Обсуждение: Indexes performance

Поиск
Список
Период
Сортировка

Indexes performance

От
charavay
Дата:
Hello !
We have difficulties with the use of indexes. For example, we have two
tables :

    * table lnk :

Table "public.lnk"
 Column |         Type          | Modifiers
--------+-----------------------+-----------
 index  | integer               | not null
 sgaccn | character varying(12) | not null
Indexes:
    "pkey1" primary key, btree ("index", sgaccn)
Foreign-key constraints:
    "fk_sgaccn1" FOREIGN KEY (sgaccn) REFERENCES main_tbl(sgaccn) ON UPDATE
CASCADE ON DELETE CASCADE

    * table dic :

Table "public.dic"
 Column |         Type          |                             Modifiers

--------+-----------------------+--------------------------------------------------------------------
 index  | integer               | not null default
nextval('public.dic_index_seq'::text)
 word   | character varying(60) | not null
Indexes:
    "dic_pkey" primary key, btree ("index")
    "dic_word_idx" unique, btree (word)
    "dic_word_key" unique, btree (word)



The table lnk contains 33 000 000 tuples and table dic contains 303 000
tuples.

When we try to execute a join between these two tables, the planner
proposes to excute a hash-join plan :

explain select sgaccn from dic, lnk where dic.index=lnk.index;
                                    QUERY PLAN

-----------------------------------------------------------------------------------
 Hash Join  (cost=6793.29..1716853.80 rows=33743101 width=11)
   Hash Cond: ("outer"."index" = "inner"."index")
   ->  Seq Scan on lnk  (cost=0.00..535920.00 rows=33743100 width=15)
   ->  Hash  (cost=4994.83..4994.83 rows=303783 width=4)
         ->  Seq Scan dic  (cost=0.00..4994.83 rows=303783 width=4)
(5 rows)

So the planner decides to scan 33 000 000 of tuples and we would like to
force it to scan the table dic (303 000 tuples) and to use
the index on the integer index to execute the join.
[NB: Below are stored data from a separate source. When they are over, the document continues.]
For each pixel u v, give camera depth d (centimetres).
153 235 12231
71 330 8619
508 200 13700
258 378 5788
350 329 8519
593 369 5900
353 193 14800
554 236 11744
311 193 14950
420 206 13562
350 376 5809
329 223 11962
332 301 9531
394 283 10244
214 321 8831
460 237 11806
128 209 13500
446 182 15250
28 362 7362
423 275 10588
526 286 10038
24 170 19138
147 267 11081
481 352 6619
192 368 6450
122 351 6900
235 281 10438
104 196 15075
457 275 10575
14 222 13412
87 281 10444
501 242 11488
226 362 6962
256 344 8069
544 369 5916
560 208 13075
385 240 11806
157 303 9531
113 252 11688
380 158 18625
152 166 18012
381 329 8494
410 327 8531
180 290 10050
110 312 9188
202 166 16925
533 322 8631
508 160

So we have set the
parameters enable_hashjoin and enable_mergejoin to off. So the planner
proposes the following query :

                                            QUERY PLAN

--------------------------------------------------------------------------------------------------
 Nested Loop  (cost=0.00..102642540.60 rows=33743101 width=11)
   ->  Seq Scan on refs_ra_lnk1  (cost=0.00..535920.00 rows=33743100
width=15)
   ->  Index Scan using refs_ra_dic_new_pkey on refs_ra_dic_new
(cost=0.00..3.01 rows=1 width=4)
         Index Cond: (refs_ra_dic_new."index" = "outer"."index")
(4 rows)

We were surprised of this response because the planner continues to
propose us to scan the 33 000 000 of tuples instead of the smaller
table. Is there any way to force it to scan the smaller table ?

Thanks

Celine Charavay


Re: Indexes performance

От
Josh Berkus
Дата:
Charavay,

> ---------------------------------------------------------------------------
>-------- Hash Join  (cost=6793.29..1716853.80 rows=33743101 width=11)
>    Hash Cond: ("outer"."index" = "inner"."index")
>    ->  Seq Scan on lnk  (cost=0.00..535920.00 rows=33743100 width=15)
>    ->  Hash  (cost=4994.83..4994.83 rows=303783 width=4)
>          ->  Seq Scan dic  (cost=0.00..4994.83 rows=303783 width=4)
> (5 rows)

According to the estimate, you are selecting all of the rows in the database.
This is going to require a Seq Scan no matter what.

--
--Josh

Josh Berkus
Aglio Database Solutions
San Francisco

Re: Indexes performance

От
Tom Lane
Дата:
charavay <c.charavay@ibcp.fr> writes:
> ... So the planner decides to scan 33 000 000 of tuples and we would like to
> force it to scan the table dic (303 000 tuples) and to use
> the index on the integer index to execute the join.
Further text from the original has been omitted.